There are also several tips on using another script to take shortcuts during test development in the upstream test developer guide.

openQA and other automated test systems

People quite often wonder how Fedora came to start using openQA, and how use of openQA relates to other automated test projects, particularly Taskotron and Fedora CI.

Taskotron (and its predecessor AutoQA) were initially envisioned as comprehensive automated test systems for Fedora, and their design goals did encompass much of the testing that is currently performed by openQA. However, around late 2014, we came to a point where Taskotron was not yet capable of implementing most of the release validation testing required for Fedora releases, but performing all of this testing manually was starting to overwhelm the QA team.

After SUSE's Richard Brown implemented basic openQA testing of Fedora as a SUSE 'hack week' project, Fedora QA decided to see if we could use openQA to automate at least some of the release validation tests immediately. We found we were able to do so quite quickly and that the project did substantially reduce the burden of manual testing.

We quite quickly progressed from a manually-deployed openQA instance running on openSUSE to the production and staging Ansible-ized deployments of openQA-on-Fedora we have now, and found it easy and valuable to extend openQA testing beyond the original plan to cover quite a large proportion of the release validation tests, and run on nightly composes as well as candidates; it was similarly fairly easy and valuable to extend the system to update testing.

Fedora CI was then conceived with broadly similar goals to Taskotron, and is expected to replace it later in 2020. Fedora CI is particularly aimed at enabling CI workflows for Fedora packagers. It is focusing on enabling integration of package-level tests with package pull request, build and update workflows. It is not necessarily expected that all automated testing related to Fedora will run through Fedora CI. Fedora CI works differently to openQA, and so each system is capable of some forms of testing that are not possible or would be difficult or inefficient in the other; openQA's strengths are particularly in installation and desktop testing, and other forms of testing where it is useful to have control over an entire virtual machine life cycle.

As part of the broader Fedora CI / Factory 2.0 effort we have built some systems and standards to support integration of multiple automated test systems. For instance, openQA, Fedora CI and Taskotron all submit results to Fedora ResultsDB, and we have configured Fedora's Greenwave to be able to gather and evaluate results from all three systems. All three systems also publish fedora-messaging messages, and work is ongoing to ensure openQA, Fedora CI and possibly other systems publish messages conforming to the CI Messages spec, which would enable other workflows built on fedora-messaging to use information from all of the systems.

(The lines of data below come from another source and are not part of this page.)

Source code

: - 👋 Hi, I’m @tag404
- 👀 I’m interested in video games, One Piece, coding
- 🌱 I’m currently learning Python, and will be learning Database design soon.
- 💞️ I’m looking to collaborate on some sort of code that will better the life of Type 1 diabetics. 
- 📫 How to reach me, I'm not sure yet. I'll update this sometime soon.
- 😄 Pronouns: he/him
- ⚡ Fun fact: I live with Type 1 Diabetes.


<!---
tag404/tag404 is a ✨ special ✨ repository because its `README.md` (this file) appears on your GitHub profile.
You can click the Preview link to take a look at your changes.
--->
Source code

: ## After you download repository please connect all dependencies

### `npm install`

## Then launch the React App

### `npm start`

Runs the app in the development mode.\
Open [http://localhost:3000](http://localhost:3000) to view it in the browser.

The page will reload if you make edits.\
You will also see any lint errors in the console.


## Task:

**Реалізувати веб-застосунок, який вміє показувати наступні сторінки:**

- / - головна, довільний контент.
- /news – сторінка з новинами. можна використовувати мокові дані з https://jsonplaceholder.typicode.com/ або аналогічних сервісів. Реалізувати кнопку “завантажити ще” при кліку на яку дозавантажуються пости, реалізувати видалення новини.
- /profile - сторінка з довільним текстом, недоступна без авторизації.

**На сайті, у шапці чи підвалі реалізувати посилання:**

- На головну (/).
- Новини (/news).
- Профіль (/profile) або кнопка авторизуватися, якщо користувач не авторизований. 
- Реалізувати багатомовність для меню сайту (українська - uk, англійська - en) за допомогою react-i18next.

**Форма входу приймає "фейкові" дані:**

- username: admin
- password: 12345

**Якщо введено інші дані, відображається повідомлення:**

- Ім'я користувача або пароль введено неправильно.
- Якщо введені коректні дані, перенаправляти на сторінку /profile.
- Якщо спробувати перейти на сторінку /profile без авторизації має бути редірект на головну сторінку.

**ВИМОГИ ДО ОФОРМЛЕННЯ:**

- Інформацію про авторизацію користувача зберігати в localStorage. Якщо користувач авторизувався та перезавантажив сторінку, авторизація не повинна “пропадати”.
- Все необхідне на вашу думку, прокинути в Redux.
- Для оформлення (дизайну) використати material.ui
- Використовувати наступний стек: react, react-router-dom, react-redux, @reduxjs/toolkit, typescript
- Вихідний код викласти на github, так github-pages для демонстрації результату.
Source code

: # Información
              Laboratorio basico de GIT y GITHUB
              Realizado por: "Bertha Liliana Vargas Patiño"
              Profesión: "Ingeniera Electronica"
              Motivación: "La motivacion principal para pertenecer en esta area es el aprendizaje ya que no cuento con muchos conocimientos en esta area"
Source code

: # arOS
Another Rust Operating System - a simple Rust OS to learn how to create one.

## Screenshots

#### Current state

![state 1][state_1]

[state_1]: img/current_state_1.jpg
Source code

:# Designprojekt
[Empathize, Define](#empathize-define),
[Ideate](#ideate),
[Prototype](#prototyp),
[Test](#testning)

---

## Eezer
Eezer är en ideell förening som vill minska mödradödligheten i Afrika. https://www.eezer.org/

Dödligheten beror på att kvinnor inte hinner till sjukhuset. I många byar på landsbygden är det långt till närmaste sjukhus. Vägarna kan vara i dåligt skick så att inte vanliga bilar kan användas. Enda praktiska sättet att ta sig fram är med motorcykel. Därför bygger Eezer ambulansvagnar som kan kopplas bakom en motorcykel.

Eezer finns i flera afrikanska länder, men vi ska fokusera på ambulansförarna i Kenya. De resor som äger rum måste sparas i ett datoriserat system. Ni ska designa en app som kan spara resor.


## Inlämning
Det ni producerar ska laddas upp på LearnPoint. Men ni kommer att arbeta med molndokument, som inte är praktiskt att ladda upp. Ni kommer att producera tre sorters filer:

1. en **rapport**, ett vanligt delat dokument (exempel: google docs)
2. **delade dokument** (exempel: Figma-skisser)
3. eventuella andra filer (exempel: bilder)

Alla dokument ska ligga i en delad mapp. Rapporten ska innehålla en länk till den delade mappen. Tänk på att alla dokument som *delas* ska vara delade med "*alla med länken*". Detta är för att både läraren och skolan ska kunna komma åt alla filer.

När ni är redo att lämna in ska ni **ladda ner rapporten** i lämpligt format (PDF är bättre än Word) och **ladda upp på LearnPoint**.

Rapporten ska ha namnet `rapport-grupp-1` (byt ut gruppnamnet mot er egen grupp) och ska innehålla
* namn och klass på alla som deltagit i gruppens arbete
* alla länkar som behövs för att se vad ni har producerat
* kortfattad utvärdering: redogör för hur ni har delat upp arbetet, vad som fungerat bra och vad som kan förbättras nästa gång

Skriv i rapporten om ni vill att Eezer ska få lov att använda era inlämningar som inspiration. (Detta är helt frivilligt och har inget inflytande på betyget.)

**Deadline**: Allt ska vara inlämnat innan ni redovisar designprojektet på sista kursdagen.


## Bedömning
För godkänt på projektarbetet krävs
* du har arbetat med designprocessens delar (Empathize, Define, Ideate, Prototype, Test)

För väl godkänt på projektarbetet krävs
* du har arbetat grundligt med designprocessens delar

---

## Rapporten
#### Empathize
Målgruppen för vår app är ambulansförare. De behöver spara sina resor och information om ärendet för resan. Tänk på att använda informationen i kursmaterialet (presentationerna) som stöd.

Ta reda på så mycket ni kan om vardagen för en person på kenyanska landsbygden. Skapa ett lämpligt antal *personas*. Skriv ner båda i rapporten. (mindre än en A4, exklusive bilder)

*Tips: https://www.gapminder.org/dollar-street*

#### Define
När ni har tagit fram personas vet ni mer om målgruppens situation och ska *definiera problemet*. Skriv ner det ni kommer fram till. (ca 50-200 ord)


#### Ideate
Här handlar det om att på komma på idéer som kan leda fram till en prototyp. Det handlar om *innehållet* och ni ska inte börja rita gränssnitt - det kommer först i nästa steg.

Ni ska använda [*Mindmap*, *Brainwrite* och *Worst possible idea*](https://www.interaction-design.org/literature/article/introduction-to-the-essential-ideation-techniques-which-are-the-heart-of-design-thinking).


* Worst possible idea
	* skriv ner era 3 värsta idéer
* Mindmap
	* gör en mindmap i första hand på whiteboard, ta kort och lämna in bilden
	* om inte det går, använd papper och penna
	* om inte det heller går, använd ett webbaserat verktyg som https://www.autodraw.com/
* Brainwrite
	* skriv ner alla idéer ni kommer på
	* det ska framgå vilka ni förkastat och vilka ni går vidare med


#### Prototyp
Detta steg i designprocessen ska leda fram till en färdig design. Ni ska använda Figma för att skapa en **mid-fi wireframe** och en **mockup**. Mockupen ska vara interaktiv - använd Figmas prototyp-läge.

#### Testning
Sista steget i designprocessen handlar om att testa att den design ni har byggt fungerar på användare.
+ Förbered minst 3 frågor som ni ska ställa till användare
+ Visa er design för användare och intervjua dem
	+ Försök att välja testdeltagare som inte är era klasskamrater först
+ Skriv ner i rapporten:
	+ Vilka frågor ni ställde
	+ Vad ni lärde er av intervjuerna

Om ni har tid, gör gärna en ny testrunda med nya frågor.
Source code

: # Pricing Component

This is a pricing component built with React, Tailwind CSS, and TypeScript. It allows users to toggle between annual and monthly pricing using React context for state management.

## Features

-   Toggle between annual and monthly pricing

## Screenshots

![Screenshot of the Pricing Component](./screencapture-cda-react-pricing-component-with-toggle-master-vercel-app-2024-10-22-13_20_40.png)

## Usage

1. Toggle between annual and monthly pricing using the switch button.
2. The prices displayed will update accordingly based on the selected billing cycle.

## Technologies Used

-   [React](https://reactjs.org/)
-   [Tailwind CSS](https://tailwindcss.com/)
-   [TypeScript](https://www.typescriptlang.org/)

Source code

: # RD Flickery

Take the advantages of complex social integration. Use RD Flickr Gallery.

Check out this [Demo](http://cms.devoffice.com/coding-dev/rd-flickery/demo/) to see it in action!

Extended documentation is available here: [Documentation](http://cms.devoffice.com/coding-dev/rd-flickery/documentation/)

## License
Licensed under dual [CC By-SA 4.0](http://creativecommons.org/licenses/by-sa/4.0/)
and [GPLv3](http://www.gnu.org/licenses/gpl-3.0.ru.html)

We believe openQA will be used permanently for the types of testing for which it is particularly well-suited. There are some tests currently implemented in openQA not because they are particularly well-suited to its abilities but simply because it was available at the time, and these may be moved into more appropriate systems in future as they become available. There are currently no plans to re-implement the most unique and useful openQA features - mouse/keyboard input, screen matching, and so forth - as part of Fedora CI development.